======== DATASET EXTRACT
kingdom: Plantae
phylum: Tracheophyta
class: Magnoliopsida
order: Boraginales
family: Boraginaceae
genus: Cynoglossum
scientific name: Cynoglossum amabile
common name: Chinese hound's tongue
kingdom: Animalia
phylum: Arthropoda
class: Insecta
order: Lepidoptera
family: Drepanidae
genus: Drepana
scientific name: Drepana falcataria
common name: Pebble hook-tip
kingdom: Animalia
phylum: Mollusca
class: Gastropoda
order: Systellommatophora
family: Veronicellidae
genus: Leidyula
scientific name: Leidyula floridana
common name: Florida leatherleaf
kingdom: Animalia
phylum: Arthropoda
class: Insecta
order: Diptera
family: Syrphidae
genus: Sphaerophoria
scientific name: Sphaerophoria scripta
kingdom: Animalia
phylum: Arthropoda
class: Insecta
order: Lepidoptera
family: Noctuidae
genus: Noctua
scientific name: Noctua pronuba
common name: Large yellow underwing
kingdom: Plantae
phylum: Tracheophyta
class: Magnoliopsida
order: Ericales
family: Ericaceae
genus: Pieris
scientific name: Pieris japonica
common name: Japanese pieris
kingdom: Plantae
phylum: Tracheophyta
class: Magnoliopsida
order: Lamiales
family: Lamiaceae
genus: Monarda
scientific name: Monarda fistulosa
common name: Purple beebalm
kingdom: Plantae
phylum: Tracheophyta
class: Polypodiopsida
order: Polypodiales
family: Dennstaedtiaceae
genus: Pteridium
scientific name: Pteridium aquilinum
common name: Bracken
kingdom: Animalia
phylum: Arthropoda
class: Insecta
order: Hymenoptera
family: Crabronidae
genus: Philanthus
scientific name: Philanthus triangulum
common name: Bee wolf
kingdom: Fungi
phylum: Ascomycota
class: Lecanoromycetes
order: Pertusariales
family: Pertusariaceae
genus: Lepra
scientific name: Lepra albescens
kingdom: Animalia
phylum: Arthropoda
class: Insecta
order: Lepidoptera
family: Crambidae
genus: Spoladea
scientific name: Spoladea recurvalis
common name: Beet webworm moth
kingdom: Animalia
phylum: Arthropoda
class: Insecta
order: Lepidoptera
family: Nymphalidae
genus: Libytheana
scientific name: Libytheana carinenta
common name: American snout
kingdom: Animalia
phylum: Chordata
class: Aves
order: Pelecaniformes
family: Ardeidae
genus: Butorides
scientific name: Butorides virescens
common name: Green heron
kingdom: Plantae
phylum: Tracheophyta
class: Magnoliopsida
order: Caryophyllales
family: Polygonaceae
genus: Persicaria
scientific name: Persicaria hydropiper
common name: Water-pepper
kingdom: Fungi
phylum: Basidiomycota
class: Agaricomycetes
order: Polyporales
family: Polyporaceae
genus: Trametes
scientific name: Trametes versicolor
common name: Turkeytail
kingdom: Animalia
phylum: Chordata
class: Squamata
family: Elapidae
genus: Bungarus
================
Copy every line of the items above, keeping each one unchanged.

* [WRITTEN SOLUTION]
kingdom: Plantae
phylum: Tracheophyta
class: Magnoliopsida
order: Boraginales
family: Boraginaceae
genus: Cynoglossum
scientific name: Cynoglossum amabile
common name: Chinese hound's tongue
kingdom: Animalia
phylum: Arthropoda
class: Insecta
order: Lepidoptera
family: Drepanidae
genus: Drepana
scientific name: Drepana falcataria
common name: Pebble hook-tip
kingdom: Animalia
phylum: Mollusca
class: Gastropoda
order: Systellommatophora
family: Veronicellidae
genus: Leidyula
scientific name: Leidyula floridana
common name: Florida leatherleaf
kingdom: Animalia
phylum: Arthropoda
class: Insecta
order: Diptera
family: Syrphidae
genus: Sphaerophoria
scientific name: Sphaerophoria scripta
kingdom: Animalia
phylum: Arthropoda
class: Insecta
order: Lepidoptera
family: Noctuidae
genus: Noctua
scientific name: Noctua pronuba
common name: Large yellow underwing
kingdom: Plantae
phylum: Tracheophyta
class: Magnoliopsida
order: Ericales
family: Ericaceae
genus: Pieris
scientific name: Pieris japonica
common name: Japanese pieris
kingdom: Plantae
phylum: Tracheophyta
class: Magnoliopsida
order: Lamiales
family: Lamiaceae
genus: Monarda
scientific name: Monarda fistulosa
common name: Purple beebalm
kingdom: Plantae
phylum: Tracheophyta
class: Polypodiopsida
order: Polypodiales
family: Dennstaedtiaceae
genus: Pteridium
scientific name: Pteridium aquilinum
common name: Bracken
kingdom: Animalia
phylum: Arthropoda
class: Insecta
order: Hymenoptera
family: Crabronidae
genus: Philanthus
scientific name: Philanthus triangulum
common name: Bee wolf
kingdom: Fungi
phylum: Ascomycota
class: Lecanoromycetes
order: Pertusariales
family: Pertusariaceae
genus: Lepra
scientific name: Lepra albescens
kingdom: Animalia
phylum: Arthropoda
class: Insecta
order: Lepidoptera
family: Crambidae
genus: Spoladea
scientific name: Spoladea recurvalis
common name: Beet webworm moth
kingdom: Animalia
phylum: Arthropoda
class: Insecta
order: Lepidoptera
family: Nymphalidae
genus: Libytheana
scientific name: Libytheana carinenta
common name: American snout
kingdom: Animalia
phylum: Chordata
class: Aves
order: Pelecaniformes
family: Ardeidae
genus: Butorides
scientific name: Butorides virescens
common name: Green heron
kingdom: Plantae
phylum: Tracheophyta
class: Magnoliopsida
order: Caryophyllales
family: Polygonaceae
genus: Persicaria
scientific name: Persicaria hydropiper
common name: Water-pepper
kingdom: Fungi
phylum: Basidiomycota
class: Agaricomycetes
order: Polyporales
family: Polyporaceae
genus: Trametes
scientific name: Trametes versicolor
common name: Turkeytail
kingdom: Animalia
phylum: Chordata
class: Squamata
family: Elapidae
genus: Bungarus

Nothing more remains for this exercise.